CS Summer Research Projects - 2022

CS+ 2022 Symposium and Poster Session

The CS+ summer program held an in-person symposium to conclude the undergraduate research program on July 29, 2022. CS+, Data+, Code+ and Climate+ Programs also held a poster fair on July 29 to celebrate the results of over 100 talented Duke undergraduate students who participated in undergraduate research projects this summer. Nearly 50 posters were displayed at this culminating event, and more than 2/3 of the participating students study CS. 

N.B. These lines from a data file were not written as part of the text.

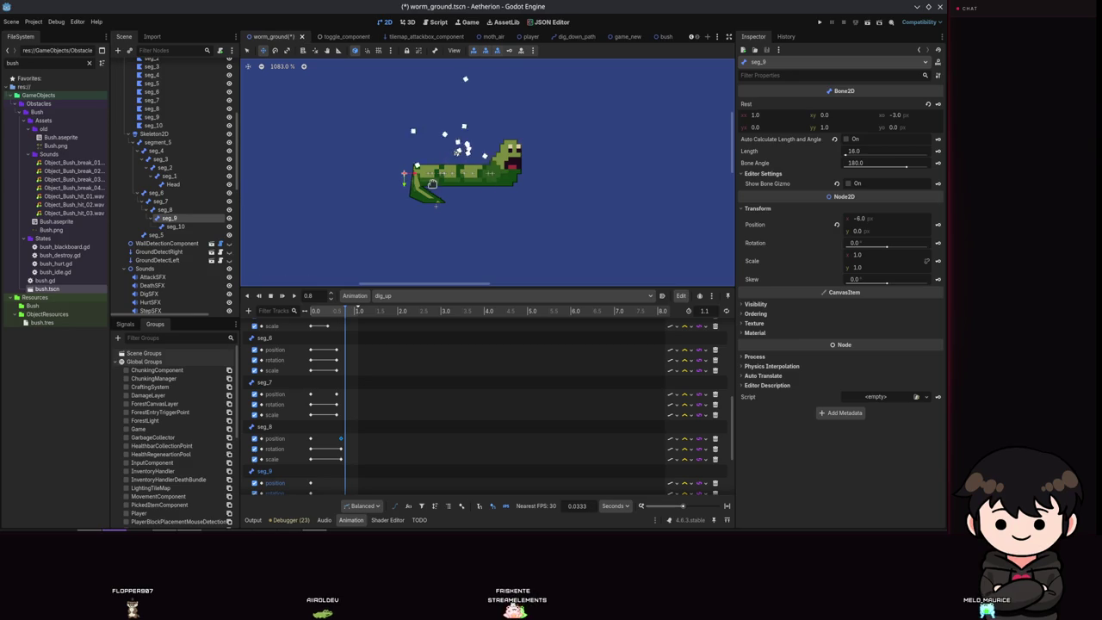
left_click(511, 51)
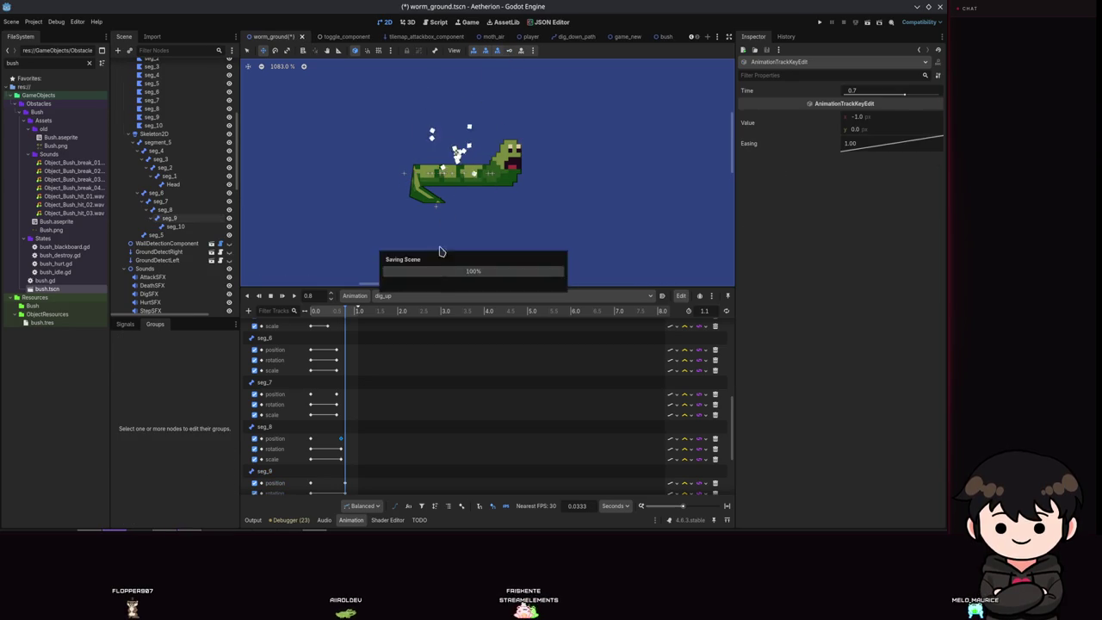
left_click(435, 295)
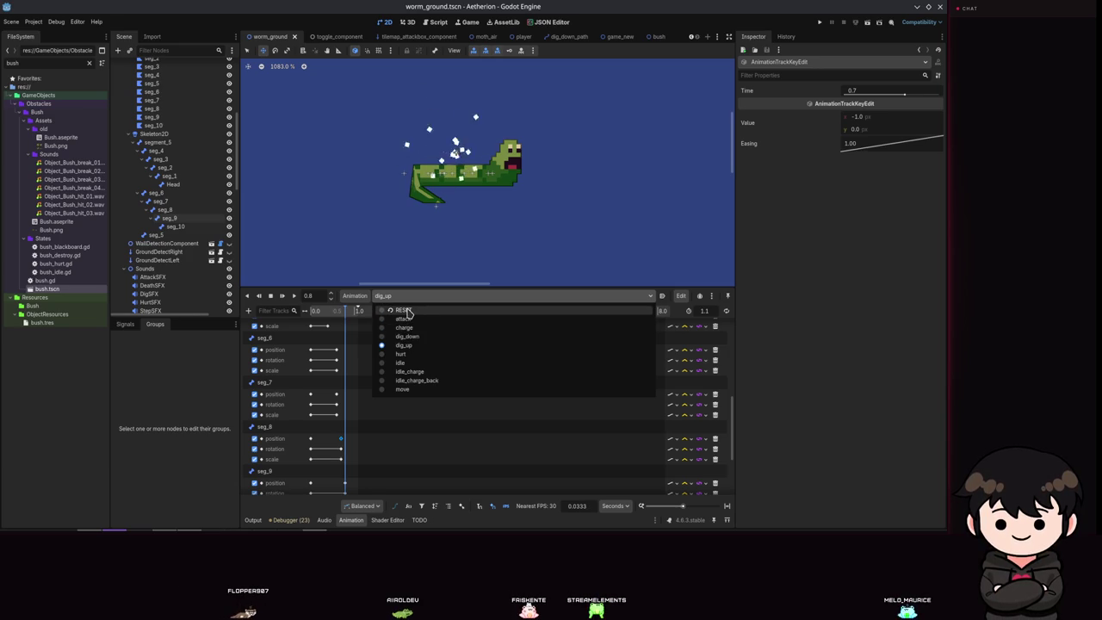
Read RESET's rest values, seg_9 x -4.0 and seg_10 x -2.0, then return to dig_up.
left_click(404, 310)
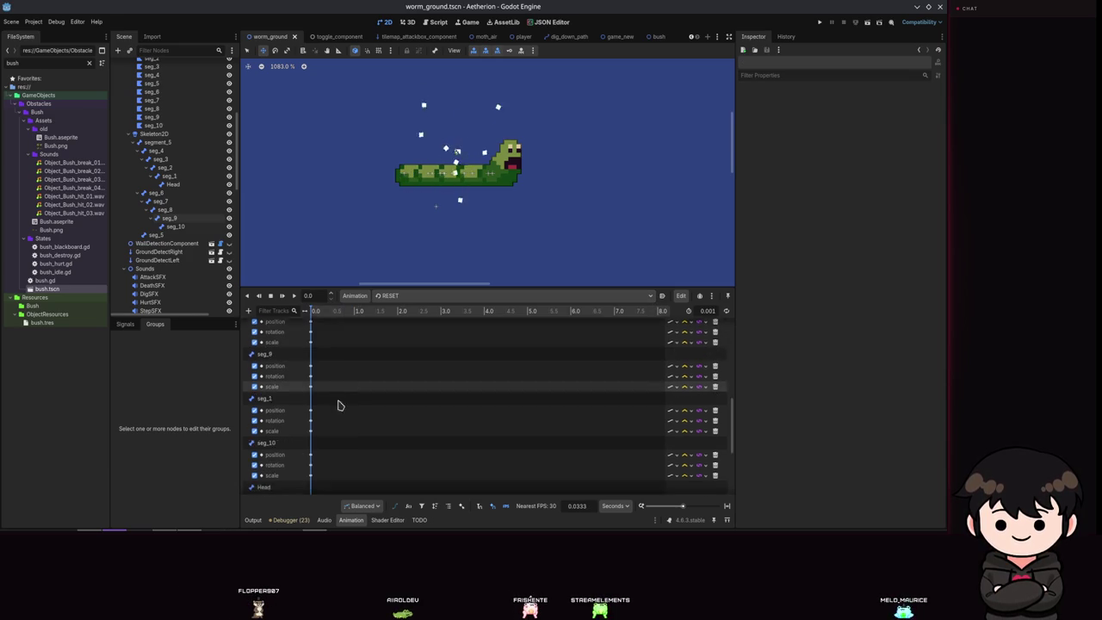
left_click(170, 218)
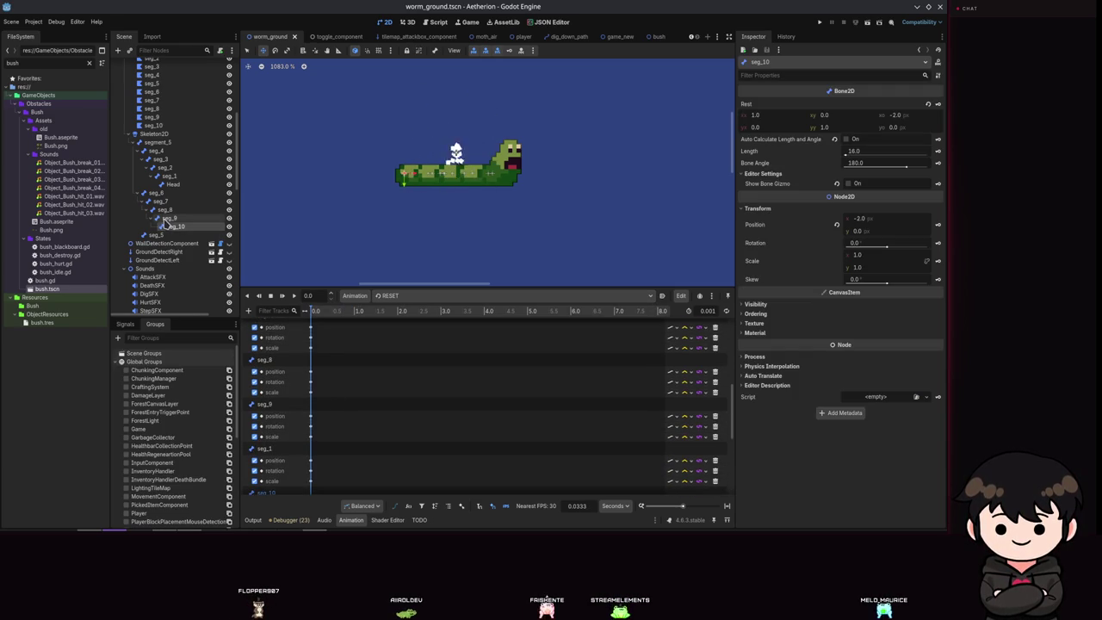
left_click(311, 416)
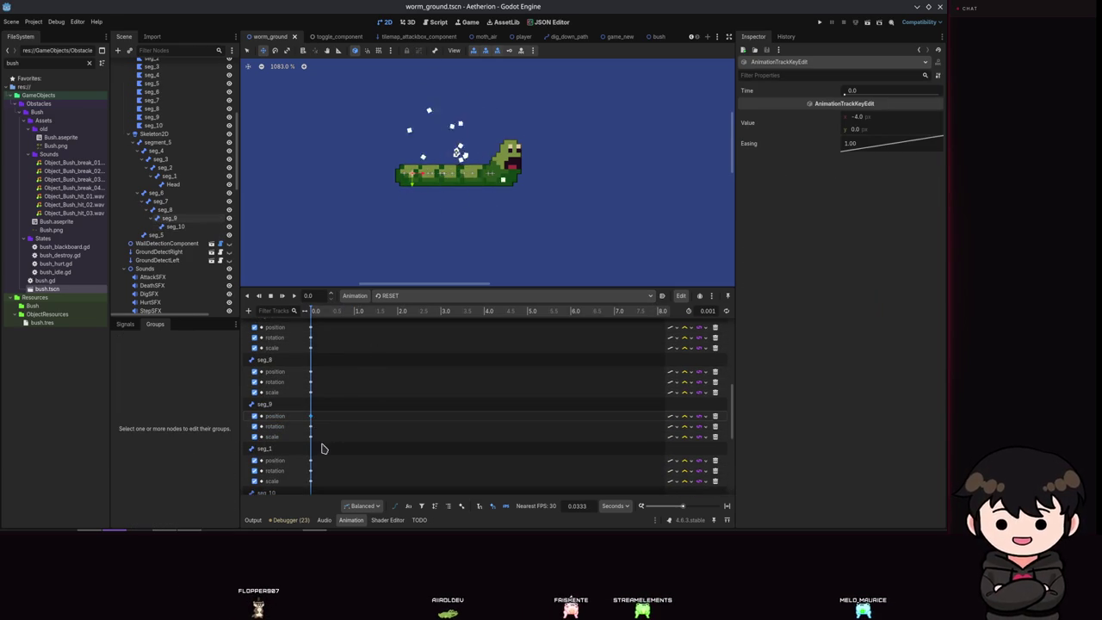
scroll(317, 413, "down", 3)
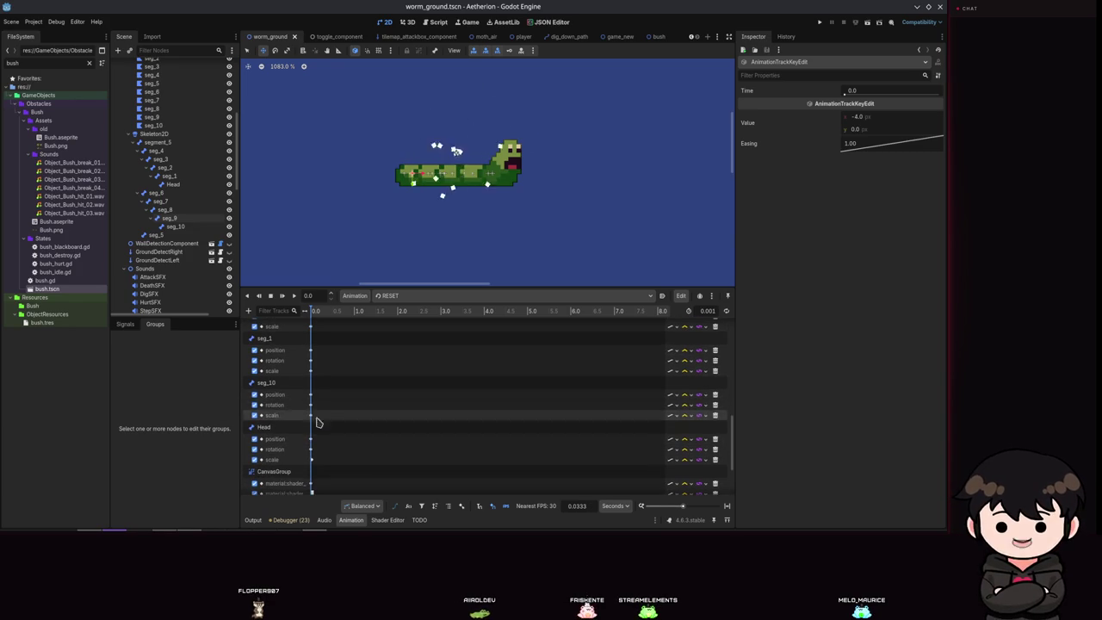
left_click(310, 394)
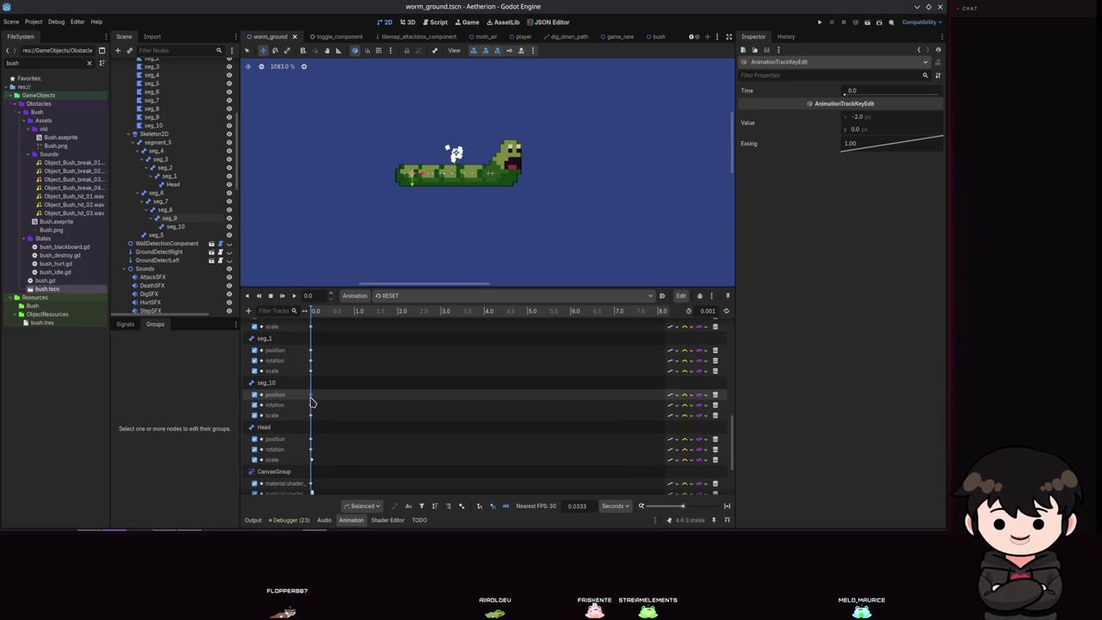
left_click(398, 295)
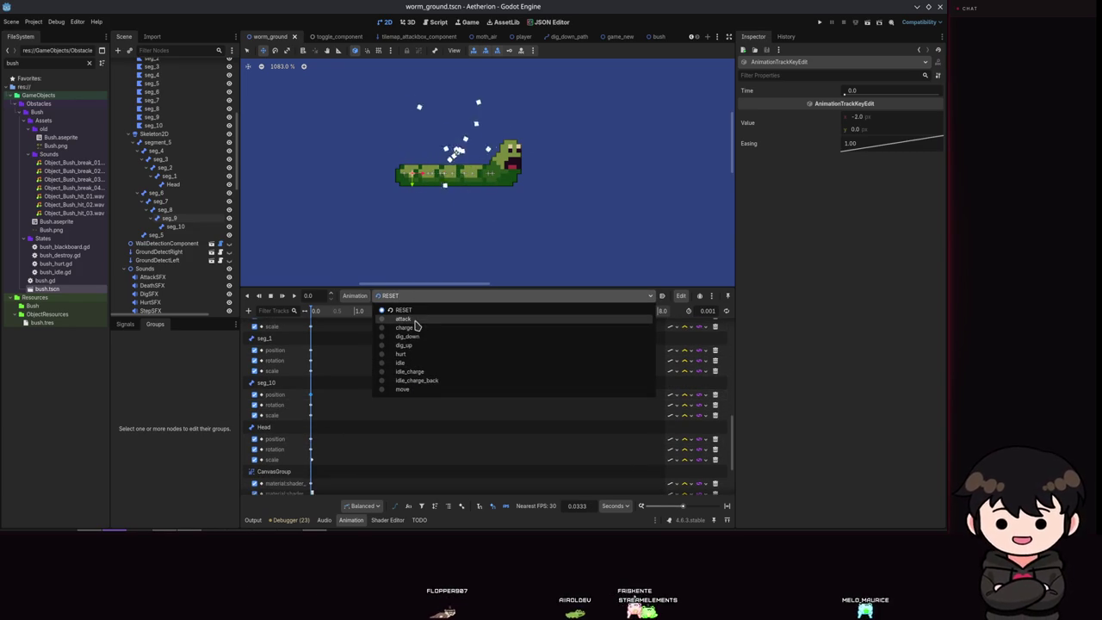
left_click(414, 345)
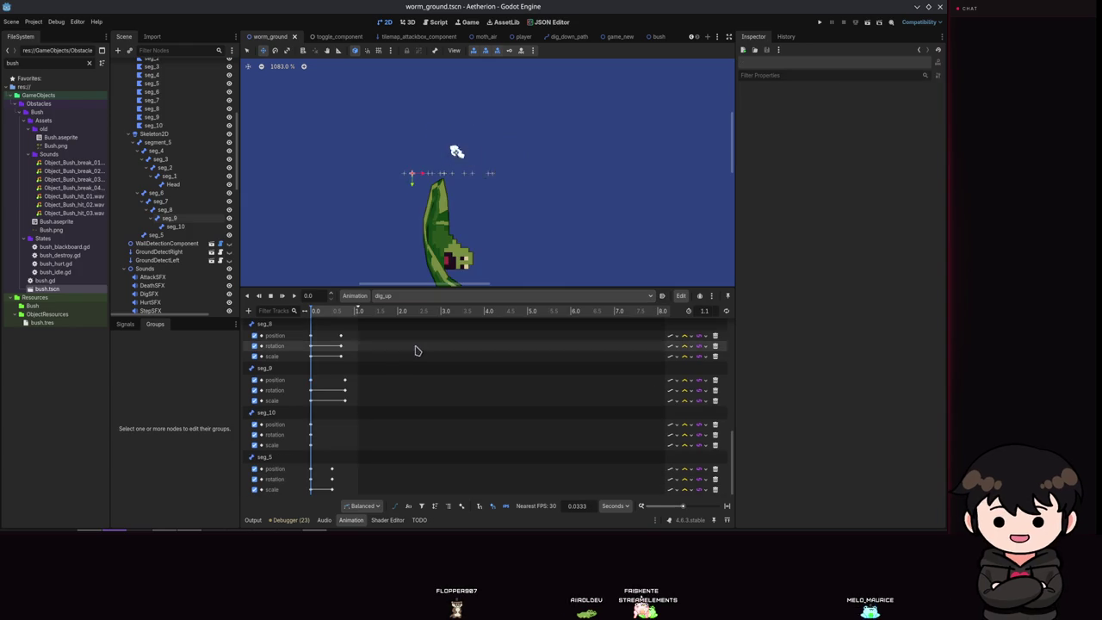
Set seg_9's 0.8 s position keyframe x value to -4.0.
left_click(344, 380)
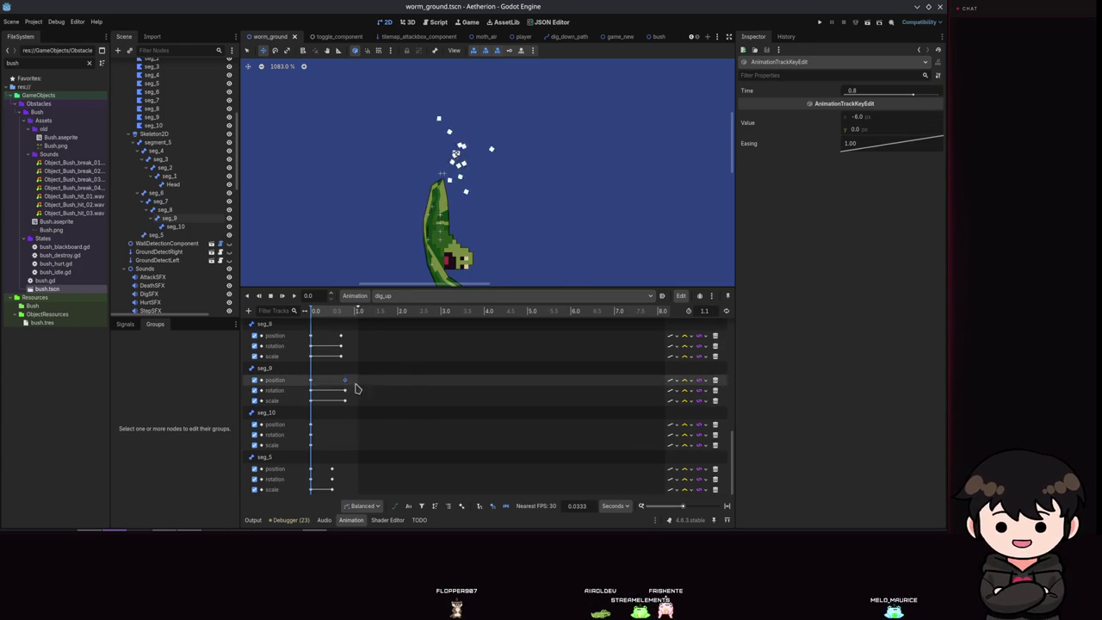
left_click(864, 116)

Presentation posters and project descriptions for CS+ 2022 Summer Projects are available below.

ML Edge Workflow

Leads: Danyang Zhuo, Matthew Lentz

Participating Students:

Alex Du

Alex Du
I'm a rising junior from Hong Kong majoring in computer science and economics and minoring in Math. I'm interested in research and I hope to pursue a Ph.D. in computer science or economics after graduating.

 

 

Ajay Krishnamurthy

Ajay Krishnamurthy
I am a rising sophomore from Chapel Hill, North Carolina, studying computer science. I'm interested in pushing the boundaries of machine learning and its intersection with bioinformatics. I also enjoy sports analytics and love to watch and play sports in my free time.

 
 

Aining Liu

Aining Liu
I'm Aining Liu, an international student from Beijing, China. I'm a rising junior majoring in Computer Science and Mathematics. I'm interested in operating system/distributed system and the design of datacenters that enable modern cloud computing and data-intensive workloads. After graduation, I intend to pursue a Ph.D. in related fields. In my free time, I enjoy playing the piano (Huge Chopin & Liszt fan!), riding roller coasters, and all kinds of puzzle games.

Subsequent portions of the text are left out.